TO DO:
From the records below, transcribe only the lines running from the one with "index mcp: (114, 182)" through the one with "ring mcp: (363, 163)". Keep both of those end lines.

*** TASK DATA Section Begins ***

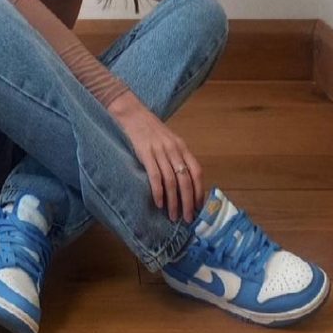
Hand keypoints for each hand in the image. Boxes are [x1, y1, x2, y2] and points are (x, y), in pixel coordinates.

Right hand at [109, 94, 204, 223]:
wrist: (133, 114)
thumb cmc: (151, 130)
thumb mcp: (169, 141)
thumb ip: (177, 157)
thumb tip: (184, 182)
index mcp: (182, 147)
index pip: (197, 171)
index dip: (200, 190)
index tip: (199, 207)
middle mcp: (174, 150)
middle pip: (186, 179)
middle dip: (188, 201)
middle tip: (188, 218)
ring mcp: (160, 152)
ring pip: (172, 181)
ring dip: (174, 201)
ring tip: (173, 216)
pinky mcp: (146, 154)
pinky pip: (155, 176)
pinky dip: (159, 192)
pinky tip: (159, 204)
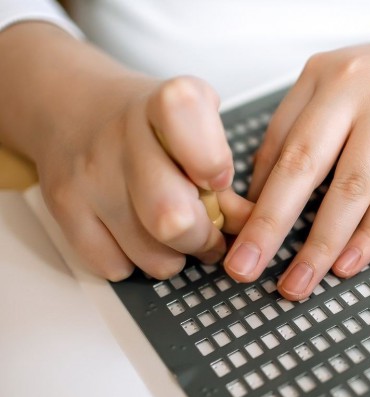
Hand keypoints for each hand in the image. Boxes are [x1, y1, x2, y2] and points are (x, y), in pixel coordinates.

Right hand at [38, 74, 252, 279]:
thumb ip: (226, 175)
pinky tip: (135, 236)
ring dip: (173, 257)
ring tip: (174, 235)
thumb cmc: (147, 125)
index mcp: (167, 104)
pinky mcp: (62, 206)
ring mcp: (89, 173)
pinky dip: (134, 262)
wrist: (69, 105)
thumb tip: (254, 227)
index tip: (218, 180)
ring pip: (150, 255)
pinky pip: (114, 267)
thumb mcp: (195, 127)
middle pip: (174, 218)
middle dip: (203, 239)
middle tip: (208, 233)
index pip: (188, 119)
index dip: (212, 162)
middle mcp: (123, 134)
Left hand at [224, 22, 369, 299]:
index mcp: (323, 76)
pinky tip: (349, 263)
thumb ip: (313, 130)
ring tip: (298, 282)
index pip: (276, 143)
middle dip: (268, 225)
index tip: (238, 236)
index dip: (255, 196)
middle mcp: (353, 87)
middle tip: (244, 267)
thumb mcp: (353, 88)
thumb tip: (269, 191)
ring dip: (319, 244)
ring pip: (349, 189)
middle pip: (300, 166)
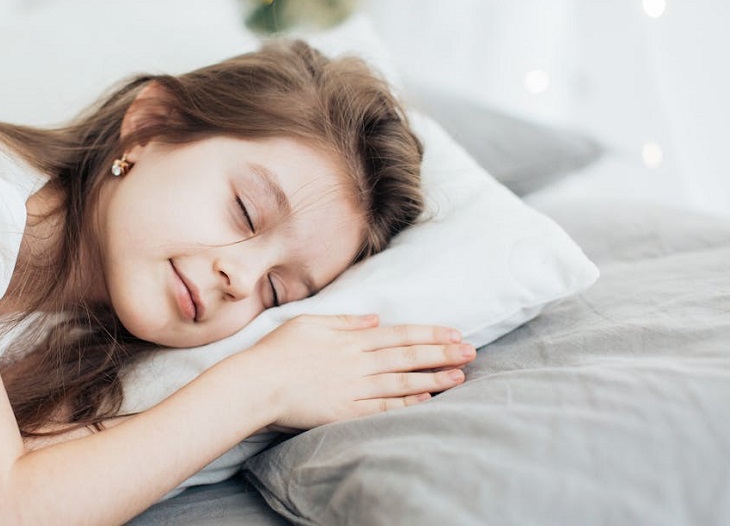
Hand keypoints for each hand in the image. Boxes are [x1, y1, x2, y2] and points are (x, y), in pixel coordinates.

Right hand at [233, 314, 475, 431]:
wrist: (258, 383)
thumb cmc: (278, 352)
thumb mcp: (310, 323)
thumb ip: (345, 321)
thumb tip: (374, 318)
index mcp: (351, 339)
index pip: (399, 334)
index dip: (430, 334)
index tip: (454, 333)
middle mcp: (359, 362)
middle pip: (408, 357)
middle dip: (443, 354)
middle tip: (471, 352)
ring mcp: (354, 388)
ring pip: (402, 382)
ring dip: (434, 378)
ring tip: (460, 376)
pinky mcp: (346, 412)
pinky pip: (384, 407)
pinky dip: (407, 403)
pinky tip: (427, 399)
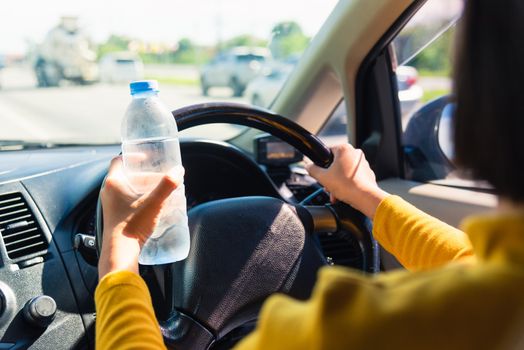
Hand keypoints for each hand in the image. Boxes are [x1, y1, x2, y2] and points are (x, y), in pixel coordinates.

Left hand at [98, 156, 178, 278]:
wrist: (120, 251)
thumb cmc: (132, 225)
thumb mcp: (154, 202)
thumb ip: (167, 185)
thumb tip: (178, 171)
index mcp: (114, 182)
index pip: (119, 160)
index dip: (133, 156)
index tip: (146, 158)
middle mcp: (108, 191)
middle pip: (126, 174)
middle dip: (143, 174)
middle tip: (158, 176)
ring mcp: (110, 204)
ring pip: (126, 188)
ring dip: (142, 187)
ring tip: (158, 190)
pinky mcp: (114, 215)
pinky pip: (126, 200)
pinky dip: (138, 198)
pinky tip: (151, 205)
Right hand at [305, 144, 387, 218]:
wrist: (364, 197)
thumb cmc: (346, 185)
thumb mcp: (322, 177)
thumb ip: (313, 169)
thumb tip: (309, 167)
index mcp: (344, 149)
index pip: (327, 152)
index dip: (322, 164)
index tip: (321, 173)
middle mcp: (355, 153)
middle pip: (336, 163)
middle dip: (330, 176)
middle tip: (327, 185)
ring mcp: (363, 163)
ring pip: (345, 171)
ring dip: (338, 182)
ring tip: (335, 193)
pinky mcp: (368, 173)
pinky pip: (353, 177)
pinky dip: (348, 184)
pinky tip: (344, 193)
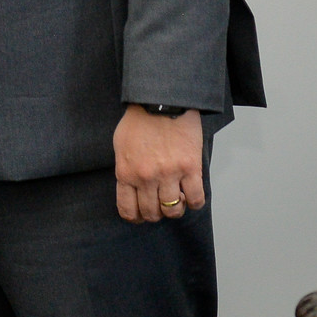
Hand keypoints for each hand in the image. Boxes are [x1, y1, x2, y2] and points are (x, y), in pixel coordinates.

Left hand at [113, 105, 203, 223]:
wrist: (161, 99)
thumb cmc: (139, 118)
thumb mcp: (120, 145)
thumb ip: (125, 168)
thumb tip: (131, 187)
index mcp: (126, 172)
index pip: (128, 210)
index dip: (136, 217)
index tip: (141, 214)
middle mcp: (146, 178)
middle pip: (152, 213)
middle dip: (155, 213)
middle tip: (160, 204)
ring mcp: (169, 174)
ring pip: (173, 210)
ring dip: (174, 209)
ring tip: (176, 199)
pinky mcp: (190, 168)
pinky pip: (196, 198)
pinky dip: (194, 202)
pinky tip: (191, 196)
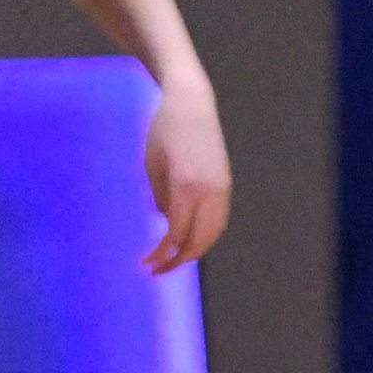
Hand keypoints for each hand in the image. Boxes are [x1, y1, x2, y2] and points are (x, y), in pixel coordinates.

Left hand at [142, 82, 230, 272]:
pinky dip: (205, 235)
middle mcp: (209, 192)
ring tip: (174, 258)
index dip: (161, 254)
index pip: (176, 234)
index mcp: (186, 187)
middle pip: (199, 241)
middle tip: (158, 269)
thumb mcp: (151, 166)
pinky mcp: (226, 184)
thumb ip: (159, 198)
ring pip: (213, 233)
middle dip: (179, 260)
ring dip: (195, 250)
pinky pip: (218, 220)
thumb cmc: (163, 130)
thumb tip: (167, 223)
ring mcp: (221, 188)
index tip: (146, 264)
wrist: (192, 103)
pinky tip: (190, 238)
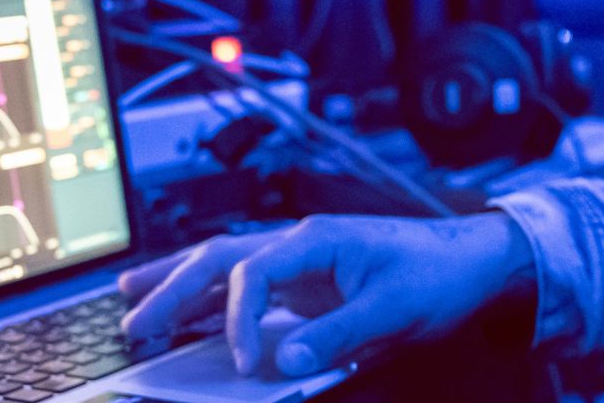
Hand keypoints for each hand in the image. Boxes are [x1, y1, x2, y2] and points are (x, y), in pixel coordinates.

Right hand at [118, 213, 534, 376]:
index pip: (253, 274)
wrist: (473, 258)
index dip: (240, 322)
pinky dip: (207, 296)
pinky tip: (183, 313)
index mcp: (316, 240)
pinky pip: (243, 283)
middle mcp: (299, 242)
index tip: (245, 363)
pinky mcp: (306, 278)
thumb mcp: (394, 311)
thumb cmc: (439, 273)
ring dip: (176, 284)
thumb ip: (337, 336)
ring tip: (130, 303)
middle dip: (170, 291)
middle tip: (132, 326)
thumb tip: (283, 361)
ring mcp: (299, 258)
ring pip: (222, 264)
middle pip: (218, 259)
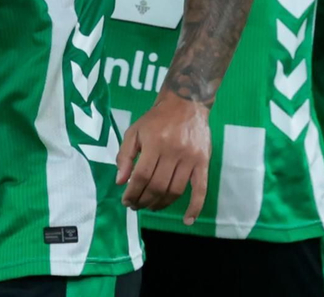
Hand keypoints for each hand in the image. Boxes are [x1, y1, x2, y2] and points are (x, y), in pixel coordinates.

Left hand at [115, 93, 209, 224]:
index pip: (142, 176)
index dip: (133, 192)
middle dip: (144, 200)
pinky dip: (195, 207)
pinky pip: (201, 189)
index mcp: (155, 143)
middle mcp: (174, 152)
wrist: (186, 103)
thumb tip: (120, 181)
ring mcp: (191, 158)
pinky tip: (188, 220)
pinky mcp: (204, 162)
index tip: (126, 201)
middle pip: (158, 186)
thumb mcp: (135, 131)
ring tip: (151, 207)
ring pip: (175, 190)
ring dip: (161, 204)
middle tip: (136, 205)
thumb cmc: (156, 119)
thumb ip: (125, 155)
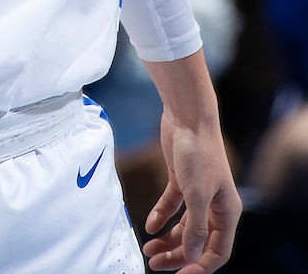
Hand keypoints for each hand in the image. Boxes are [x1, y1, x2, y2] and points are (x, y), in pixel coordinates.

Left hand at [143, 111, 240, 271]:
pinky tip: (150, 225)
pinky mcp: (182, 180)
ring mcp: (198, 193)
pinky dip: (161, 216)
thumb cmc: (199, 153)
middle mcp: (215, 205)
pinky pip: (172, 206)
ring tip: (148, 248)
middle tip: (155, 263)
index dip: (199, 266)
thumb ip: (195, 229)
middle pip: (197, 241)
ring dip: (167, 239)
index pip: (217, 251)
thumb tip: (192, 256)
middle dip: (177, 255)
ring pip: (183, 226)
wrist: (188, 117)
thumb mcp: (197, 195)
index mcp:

*** TASK DATA Section Ends ***

SOLUTION BELOW:
index mcp: (114, 182)
index pip: (119, 160)
index dip: (133, 156)
index tip: (146, 158)
middle mcp: (108, 191)
middle pip: (126, 174)
middle dip: (143, 174)
middle tip: (158, 176)
ring mcp: (110, 204)
ring pip: (126, 188)
ring dip: (142, 187)
ring tip: (158, 190)
pinky mcp: (114, 215)
pinky pip: (126, 200)
pinky dip: (138, 198)
pinky tip: (151, 205)
Right hand at [305, 144, 387, 218]:
wrist: (364, 197)
thumb cmc: (346, 185)
thumb mcp: (322, 177)
thumb ip: (313, 169)
thumb tip: (309, 167)
index mcp: (344, 149)
index pip: (327, 152)
index dip: (322, 164)
index tip: (321, 173)
middle mcp: (355, 153)
middle pip: (336, 163)
middle dip: (330, 176)
middle tip: (327, 185)
ring mcp: (363, 163)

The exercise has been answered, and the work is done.